Former French Prime Minister Manuel Valls and fellow Socialist candidate Benoit Hamon will meet in a runoff this week to decide who will be the presidential candidate for the party in the upcoming election.
Opinion polls, however, showed no Socialist candidate is expected to go beyond the first round of the election in April-May as fallout of the unpopular rule by French President Francois Hollande.
According to the partial results of the first round of primaries announced on Sunday (22 January), Hamon had won 35.2% votes and Valls won about 31%. Half the votes were already counted at the time of the announcement.
"I can see the first bricks with which we can reconstruct the left and reunite the left and then also rebuild hope and share this with the people of France," Hamon, who was ousted from the Valls government in 2014 for criticising the Hollande government's economic policies, said after the announcement of the partial results. Hamon was the Minister of National Education from April 2014 until August 2014.

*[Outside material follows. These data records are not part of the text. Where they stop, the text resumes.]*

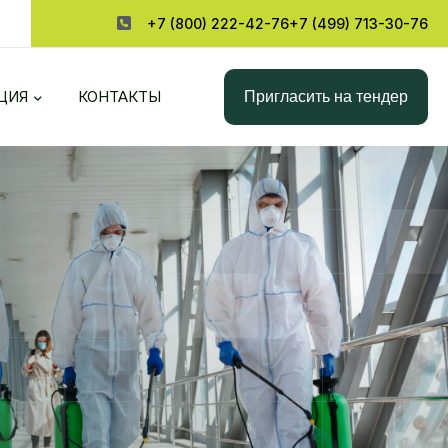
+7 (800) 222-42-76
+7 (499) 713-30-76
Пригласить на тендер
ЦИЯ
КОНТАКТЫ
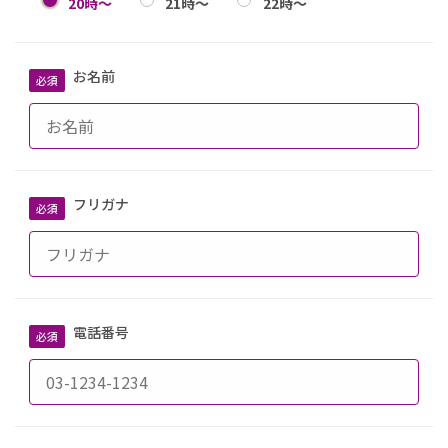
20時～
21時～
22時～
お名前
フリガナ
電話番号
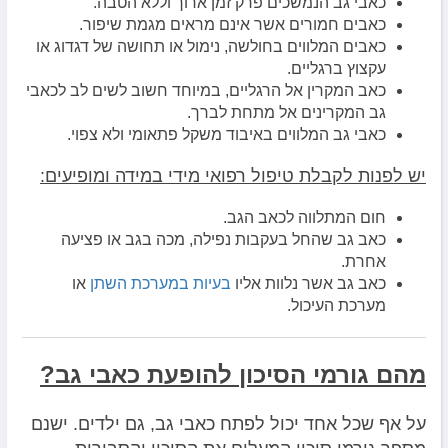
כאבי גב הנמשכים פרק זמן ארוך וללא הטבה.
כאבים חמורים אשר אינם מראים מגמת שיפור.
כאבים המלווים בחולשה, נימול או תחושה של דגדוג או
עקצוץ ברגליים.
כאב המקרין אל הרגליים, במיוחד חשוב לשים לב לכאבי
גב המקרינים אל מתחת לברך.
כאבי גב המלווים באיבוד משקל פתאומי ולא צפוי.
יש לפנות לקבלת טיפול רפואי מידי במידה ומופיעים:
חום המתלווה לכאב הגב.
כאב גב שהחל בעקבות נפילה, מכה בגב או פציעה
אחרת.
כאב גב אשר נלוות אליו
בעיות במערכת השתן
או
מערכת העיכול.
מהם גורמי הסיכון להופעת כאבי גב?
על אף שכל אחד יכול לפתח כאבי גב, גם ילדים. ישנם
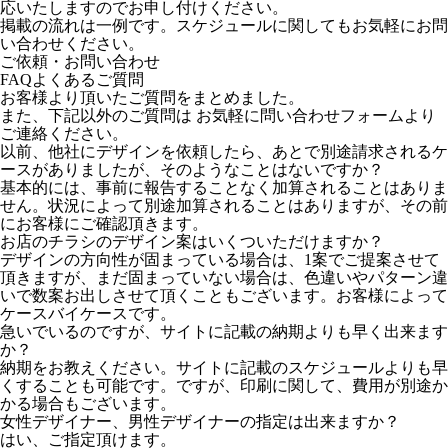
応いたしますのでお申し付けください。
掲載の流れは一例です。スケジュールに関してもお気軽に
お問
い合わせ
ください。
ご依頼・お問い合わせ
FAQ
よくあるご質問
お客様より頂いたご質問をまとめました。
また、下記以外のご質問は お気軽に問い合わせフォームより
ご連絡ください。
以前、他社にデザインを依頼したら、あとで別途請求されるケ
ースがありましたが、そのようなことはないですか？
基本的には、事前に報告することなく加算されることはありま
せん。状況によって別途加算されることはありますが、その前
にお客様にご確認頂きます。
お店のチラシのデザイン案はいくついただけますか？
デザインの方向性が固まっている場合は、1案でご提案させて
頂きますが、まだ固まっていない場合は、色違いやパターン違
いで数案お出しさせて頂くこともございます。お客様によって
ケースバイケースです。
急いでいるのですが、サイトに記載の納期よりも早く出来ます
か？
納期をお教えください。サイトに記載のスケジュールよりも早
くすることも可能です。ですが、印刷に関して、費用が別途か
かる場合もございます。
女性デザイナー、男性デザイナーの指定は出来ますか？
はい、ご指定頂けます。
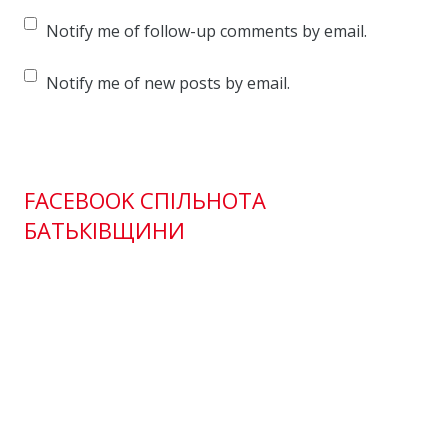
Notify me of follow-up comments by email.
Notify me of new posts by email.
FACEBOOK СПІЛЬНОТА
БАТЬКІВЩИНИ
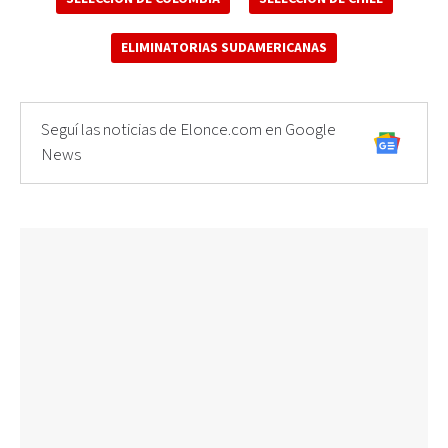
ELIMINATORIAS SUDAMERICANAS
Seguí las noticias de Elonce.com en Google
News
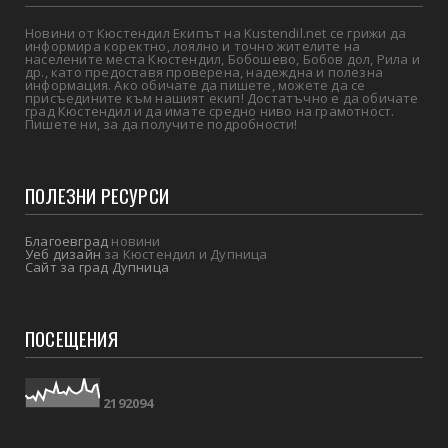
Новини от Кюстендил Екипът на Kustendil.net се грижи да
информира коректно, лоялно и точно жителите на
населените места Кюстендил, Бобошево, Бобов дол, Рила и
др., като предоставя проверена, надеждна и полезна
информация. Ако обичате да пишете, можете да се
присъедините към нашият екип! Достатъчно е да обичате
град Кюстендил и да имате средно ниво на грамотност.
Пишете ни, за да получите подробности!
ПОЛЕЗНИ РЕСУРСИ
Благоевград
новини
Уеб дизайн
за Кюстендил и Дупница
Сайт за град Дупница
ПОСЕЩЕНИЯ
2
1
9
2
0
9
4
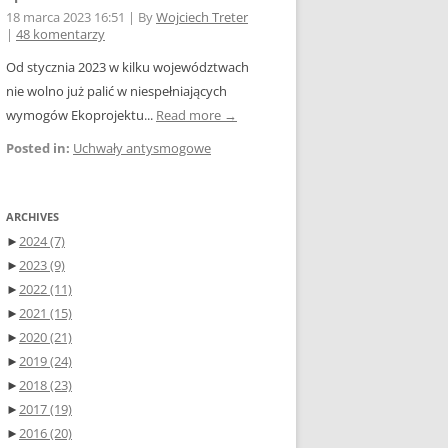
18 marca 2023 16:51
|
By
Wojciech Treter
|
48 komentarzy
Od stycznia 2023 w kilku województwach
nie wolno już palić w niespełniających
wymogów Ekoprojektu...
Read more →
Posted in:
Uchwały antysmogowe
ARCHIVES
►
2024
(7)
►
2023
(9)
►
2022
(11)
►
2021
(15)
►
2020
(21)
►
2019
(24)
►
2018
(23)
►
2017
(19)
►
2016
(20)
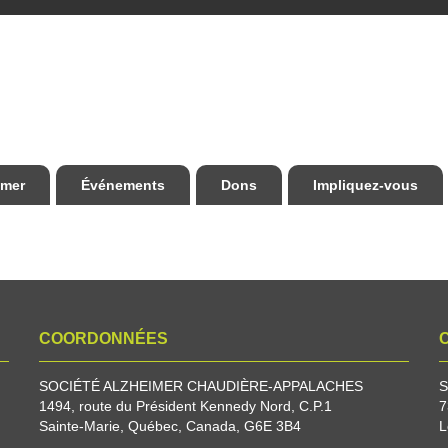
imer
Événements
Dons
Impliquez-vous
COORDONNÉES
SOCIÉTÉ ALZHEIMER CHAUDIÈRE-APPALACHES
S
1494, route du Président Kennedy Nord, C.P.1
7
Sainte-Marie, Québec, Canada, G6E 3B4
L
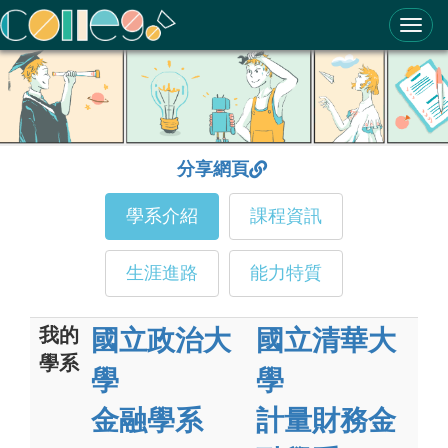
ColleGo! 大學選才與高中育才輔助系統
分享網頁
學系介紹
課程資訊
生涯進路
能力特質
我的
國立政治大
國立清華大
學系
學
學
金融學系
計量財務金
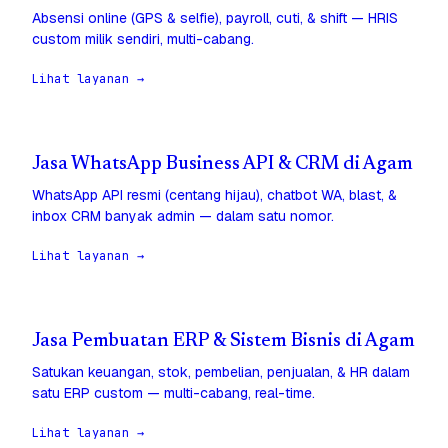
Absensi online (GPS & selfie), payroll, cuti, & shift — HRIS
custom milik sendiri, multi-cabang.
Lihat layanan →
Jasa WhatsApp Business API & CRM di Agam
WhatsApp API resmi (centang hijau), chatbot WA, blast, &
inbox CRM banyak admin — dalam satu nomor.
Lihat layanan →
Jasa Pembuatan ERP & Sistem Bisnis di Agam
Satukan keuangan, stok, pembelian, penjualan, & HR dalam
satu ERP custom — multi-cabang, real-time.
Lihat layanan →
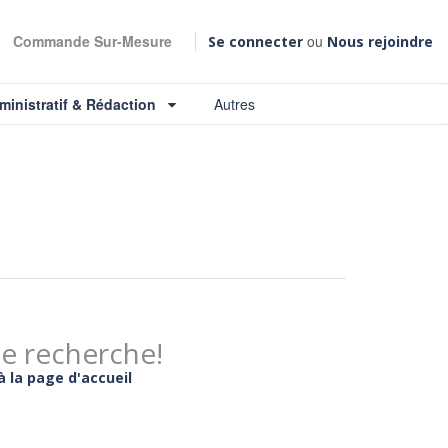
Commande Sur-Mesure
ou
Se connecter
Nous rejoindre
ministratif & Rédaction
Autres
te recherche!
à la page d'accueil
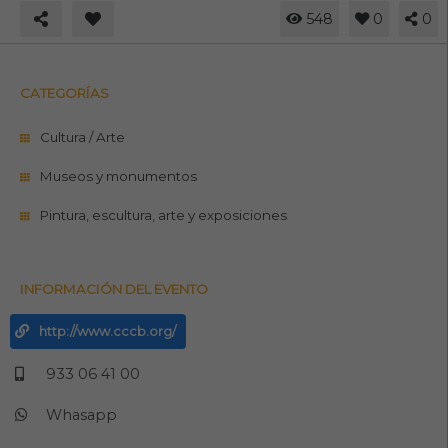
548
0
0
CATEGORÍAS
Cultura / Arte
Museos y monumentos
Pintura, escultura, arte y exposiciones
INFORMACIÓN DEL EVENTO
http://www.cccb.org/
933 06 41 00
Whasapp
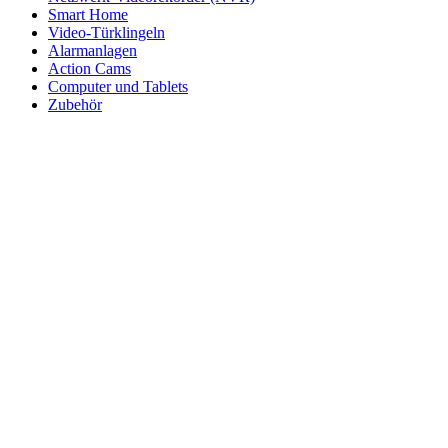
Smart Home
Video-Türklingeln
Alarmanlagen
Action Cams
Computer und Tablets
Zubehör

Valls, who had announced his decision to contest the presidential elections in December 2016, said: "We face a choice now between certain defeat and possible victory, between unrealistic promises that cannot be financed and a credible left that can bear responsibilities."
Valls was reportedly commenting on Hamon's poll promise of providing basic state income level of €600 (£519, $645) per month for all adults. Hamon also said he wanted to legalise cannabis in the country, Reuters reported.
Former economy minister Arnaud Montebourg, who trailed in the third place with about 18% votes, came out in support of Hamon and urged his supporters to back the traditional leftist during the voting on Sunday, 29 January.
"Voters massively and seriously rejected those who carried out free-market, austerity policies during the presidential term," Montebourg said of the results, taking a dig at Valls's pro-business policies.
Hamon or Valls, whoever wins the party candidature, will be pitted against far-right leader Marine Le Pen, conservative candidate Francois Fillon and popular independent Emmanuel Macron.
Opinion polls reportedly indicate that Fillon, a former prime minister who is contesting the presidential election on the Republican ticket, would most likely emerge victorious if National Front leader Le Pen is pitted against him in the final face-off on 7 May, Reuters wrote.
Meanwhile, Macron, a former banker and one-time economy minister, is reportedly gathering increasing support from people by appealing to both the left and right.